Te same wyliczenia, będą dotyczyły Twojego świadczenia w razie wypadku czy choroby, ale też i ustaleniu świadczenia dla Twoich bliskich gdybyś z jakichś powodów nie wrócił do domu. Pomyśl jaka dziura w rodzinnym budżecie się pojawi, gdy zamiast Twoich zarobków, dostaną niewiele ponad 1,5 tyś zł miesięcznie. Przypomnij sobie, ile wynosi rata kredytu hipotecznego, koszty utrzymania mieszkania i inne rachunki. Bo one nie znikną!

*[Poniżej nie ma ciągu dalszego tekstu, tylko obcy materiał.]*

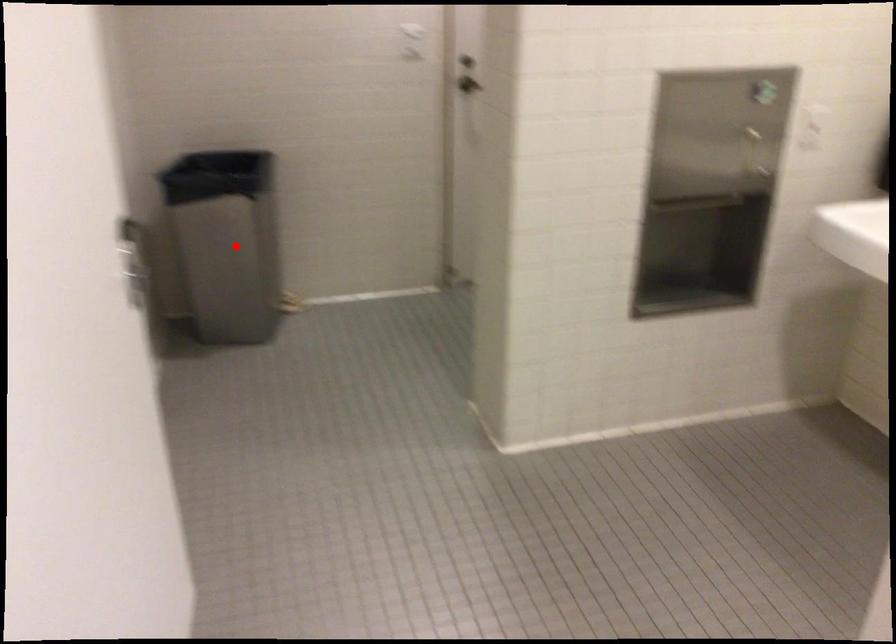
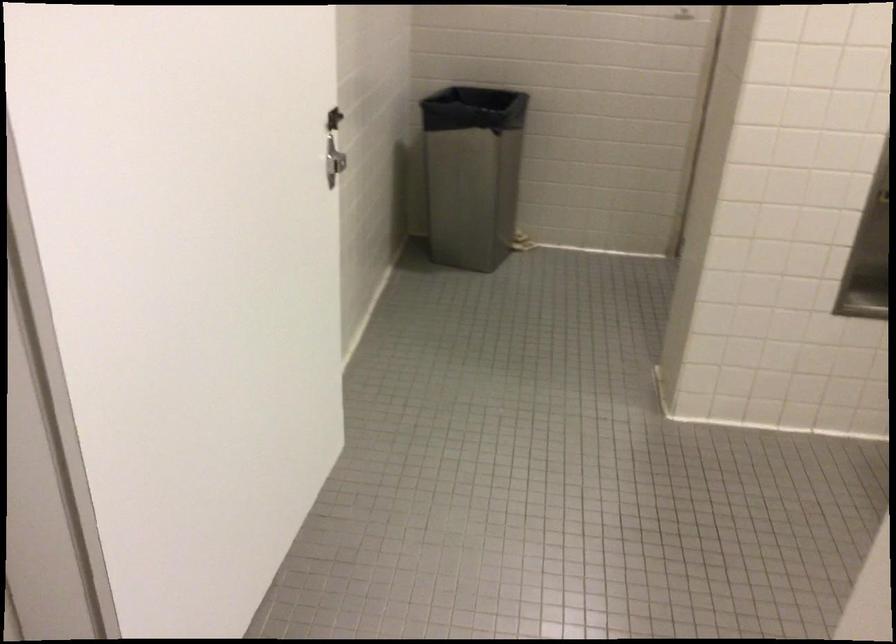
The point at the highlighted location is marked in the first image. Where is the corresponding point in the second image?

(471, 173)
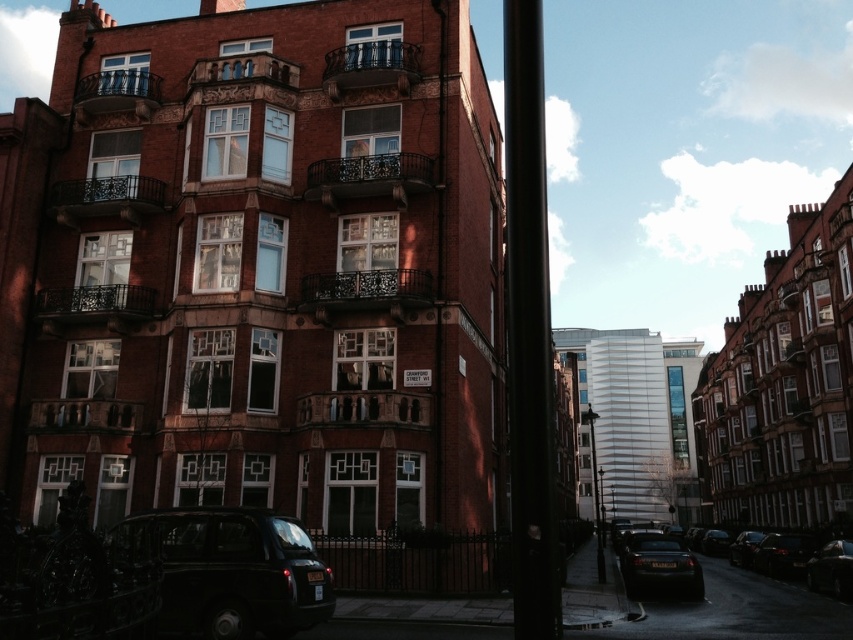
You are standing at the entrance of the large ornate brick building and want to locate the black matte pole at center. According to the coordinates provided, where exactly should you look to find it?

The black matte pole at center is located at coordinates point 0.517 on the x axis and 0.621 on the y axis.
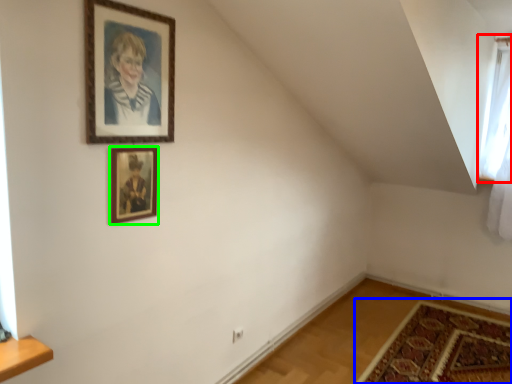
Question: Based on their relative distances, which object is nearer to window (highlighted by a red box)? Choose from mat (highlighted by a blue box) and picture frame (highlighted by a green box).

Choices:
 (A) mat
 (B) picture frame

Answer: (A)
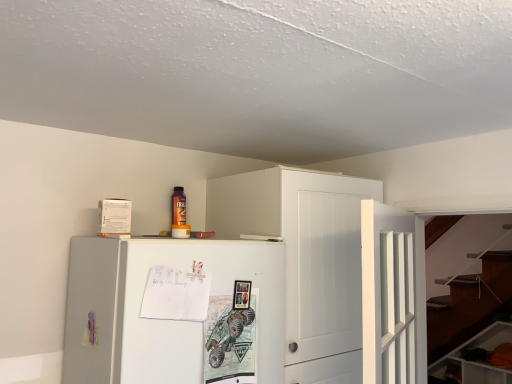
Question: In the image, is white matte cabinet at upper center, the 1th cabinetry in the left-to-right sequence, positioned in front of or behind white glossy cabinet at lower right, marked as the first cabinetry in a right-to-left arrangement?

Choices:
 (A) behind
 (B) front

Answer: (B)

Question: In terms of height, does white matte cabinet at upper center, the 1th cabinetry positioned from the front, look taller or shorter compared to white glossy cabinet at lower right, the second cabinetry from the front?

Choices:
 (A) tall
 (B) short

Answer: (A)

Question: Which object is the closest to the white matte cabinet at upper center, which is counted as the 2th cabinetry, starting from the bottom?

Choices:
 (A) white matte refrigerator at center
 (B) white glossy cabinet at lower right, the second cabinetry positioned from the left
 (C) white wooden door at center-right

Answer: (C)

Question: Estimate the real-world distances between objects in this image. Which object is farther from the white wooden door at center-right?

Choices:
 (A) white matte cabinet at upper center, which is counted as the 2th cabinetry, starting from the bottom
 (B) white glossy cabinet at lower right, marked as the first cabinetry in a right-to-left arrangement
 (C) white matte refrigerator at center

Answer: (B)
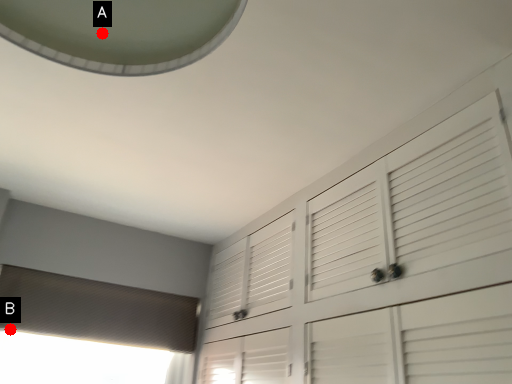
Question: Two points are circled on the image, labeled by A and B beside each circle. Among these points, which one is nearest to the camera?

Choices:
 (A) A is closer
 (B) B is closer

Answer: (A)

W tym momencie masz trzy opcje. Możesz pomyśleć:

1. Różnie się w życiu dzieje… Ale innym. W moich żyłach płynie krew husarii, Kmicica i Janosika. Wszystko co złe samo mi z drogi schodzi!

2. No i trudno, jakoś sobie będą musieli dać radę. Ludzie zawsze sobie jakoś radzili.

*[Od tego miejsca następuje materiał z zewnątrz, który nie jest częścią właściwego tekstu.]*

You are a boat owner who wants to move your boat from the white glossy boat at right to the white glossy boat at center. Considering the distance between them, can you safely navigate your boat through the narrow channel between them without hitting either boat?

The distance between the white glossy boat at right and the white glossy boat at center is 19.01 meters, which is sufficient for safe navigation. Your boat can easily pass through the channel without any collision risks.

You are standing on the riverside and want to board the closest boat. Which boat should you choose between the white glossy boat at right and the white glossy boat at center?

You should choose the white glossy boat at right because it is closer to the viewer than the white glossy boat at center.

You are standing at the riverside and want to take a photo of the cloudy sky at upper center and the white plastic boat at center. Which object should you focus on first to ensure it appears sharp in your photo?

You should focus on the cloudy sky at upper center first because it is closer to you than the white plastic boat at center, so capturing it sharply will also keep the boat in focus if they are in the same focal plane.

3. No ale co można zrobić?

Jeśli pomyślałeś coś w stylu punktu 1. to serdecznie Ci dziękuję, że dotrwałeś aż do tej części mojego tekstu, ale już wystarczy. Przełącz się na TikToka, czy cokolwiek innego. Dalej nie znajdziesz nic wartego Twojej uwagi.

Jeśli najbliższa jest Ci odpowiedź numer 2, to po części się z Tobą zgadzam. Pokolenia przed nami jakoś sobie radziły, czasem gorzej a czasami lepiej, ale radziły. Tylko że od dobrych 30 lat sukcesywnie próbujemy przejść od słowa „jakoś” w kierunku słowa „jakość”. Nie wiem jak Tobie, ale mi zależy by JAKOŚĆ, życia tak mojego jak i moich bliskich sukcesywnie rosła. Więc może warto zrobić coś by kierunek wgórę zabezpieczyć? Myślę, że warto byś przeczytał garść porad, które zamieściłem poniżej.

 

Osoby z punktu 3 razem z 2 zapraszam do zapoznania się z moimi propozycjami zawartymi niżej, zapewniam, że warto.

Przechodząc do meritum – jak najlepiej się zabezpieczyć? Koniec końców i tak wszystko sprowadza się do pieniędzy. Choćbyśmy nie wiem, jak kombinowali to zasobność konta w trudnych czasach dyktuje nam jak będziemy mogli je przetrwać i z jakiej pomocy skorzystać. Spotkałem się z wieloma poglądami na temat tego jak takie środki sobie zapewnić.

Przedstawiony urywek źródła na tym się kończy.